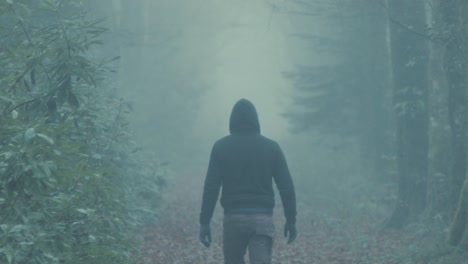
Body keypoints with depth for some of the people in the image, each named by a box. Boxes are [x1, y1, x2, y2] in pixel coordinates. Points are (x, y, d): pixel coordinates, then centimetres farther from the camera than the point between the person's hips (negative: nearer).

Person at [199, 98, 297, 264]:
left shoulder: (221, 146, 0)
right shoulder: (271, 147, 3)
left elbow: (211, 186, -6)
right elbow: (286, 186, -1)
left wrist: (204, 222, -3)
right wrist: (291, 220, 8)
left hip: (233, 217, 0)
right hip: (263, 219, 0)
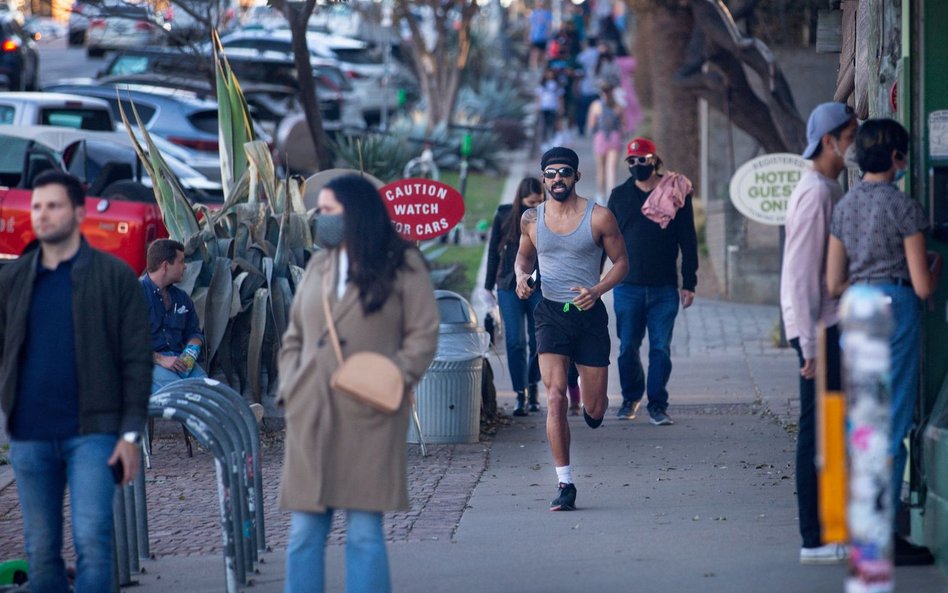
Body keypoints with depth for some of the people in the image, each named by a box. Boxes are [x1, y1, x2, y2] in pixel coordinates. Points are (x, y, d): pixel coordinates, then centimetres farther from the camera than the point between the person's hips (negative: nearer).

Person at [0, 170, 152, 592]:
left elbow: (137, 360, -1)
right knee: (40, 553, 7)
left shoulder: (114, 276, 1)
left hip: (91, 432, -3)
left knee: (92, 541, -12)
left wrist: (131, 433, -8)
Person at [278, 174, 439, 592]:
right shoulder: (317, 268, 16)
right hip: (310, 418, 5)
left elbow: (423, 336, -2)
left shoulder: (403, 266, 2)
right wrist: (288, 387, 5)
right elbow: (293, 339, 20)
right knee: (304, 533, 3)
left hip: (367, 420, -5)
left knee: (364, 533, -4)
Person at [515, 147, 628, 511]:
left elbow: (621, 262, 2)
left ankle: (590, 400, 44)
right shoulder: (531, 219, 2)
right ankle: (564, 484, -10)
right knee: (555, 397, -15)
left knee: (595, 410, 3)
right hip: (551, 313, 1)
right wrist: (522, 276, -4)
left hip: (589, 314, -1)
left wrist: (597, 290, -15)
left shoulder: (599, 218, -5)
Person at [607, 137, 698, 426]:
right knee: (628, 348, 7)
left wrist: (689, 283, -1)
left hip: (664, 288, -2)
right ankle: (631, 397, 24)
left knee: (661, 349, -3)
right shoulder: (620, 196, 7)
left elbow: (688, 241, 3)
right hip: (628, 286, 2)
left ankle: (657, 405, 2)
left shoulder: (676, 193, 2)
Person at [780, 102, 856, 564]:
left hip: (834, 324, 10)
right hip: (819, 328, -10)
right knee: (818, 430, -7)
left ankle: (825, 531, 15)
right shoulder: (816, 193, -15)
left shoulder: (829, 191, 16)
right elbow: (803, 271, -19)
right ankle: (815, 540, -5)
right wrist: (811, 343, -20)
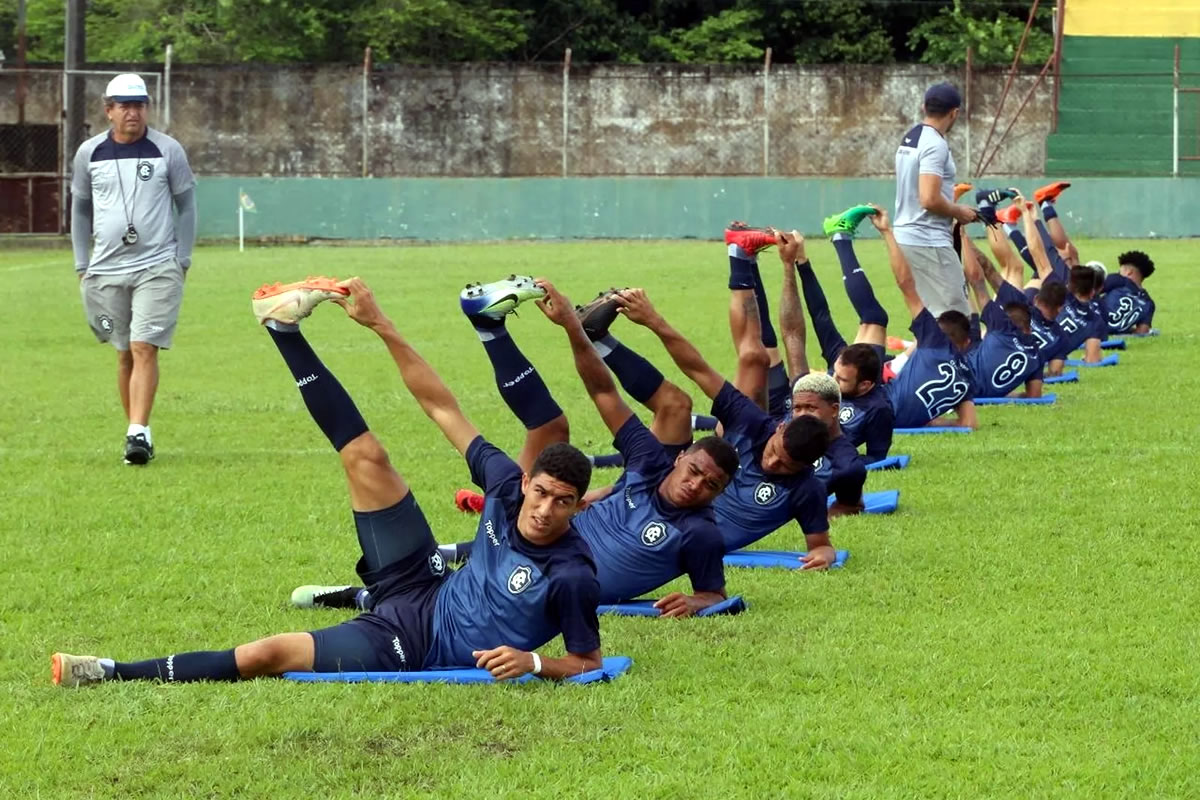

========================

:: PROBLEM REQUIREMENTS ::
Please add 72 to every number in the keypoint triples of the data, starting at the line containing "right elbow: (293, 339, 20)" and ending at the line containing "right ankle: (631, 397, 24)". Give only those lines again, with all other text unchanged.

:: WRITTEN RESPONSE ::
right elbow: (365, 411, 92)
right knee: (376, 605, 75)
left hip: (439, 492, 67)
left knee: (436, 605, 68)
Person at [515, 147, 628, 511]:
left elbow: (693, 334, 74)
left ankle: (662, 472, 116)
right shoulder: (603, 291, 74)
right ankle: (636, 556, 62)
right knee: (627, 469, 57)
left knee: (667, 482, 75)
right hip: (623, 385, 73)
right wrist: (594, 348, 68)
left hip: (661, 386, 71)
left wrist: (669, 362, 57)
left shoulder: (671, 290, 67)
Person at [607, 137, 698, 426]:
right knee: (700, 420, 79)
left wrist: (761, 355, 71)
left hip: (736, 360, 70)
right ankle: (703, 469, 96)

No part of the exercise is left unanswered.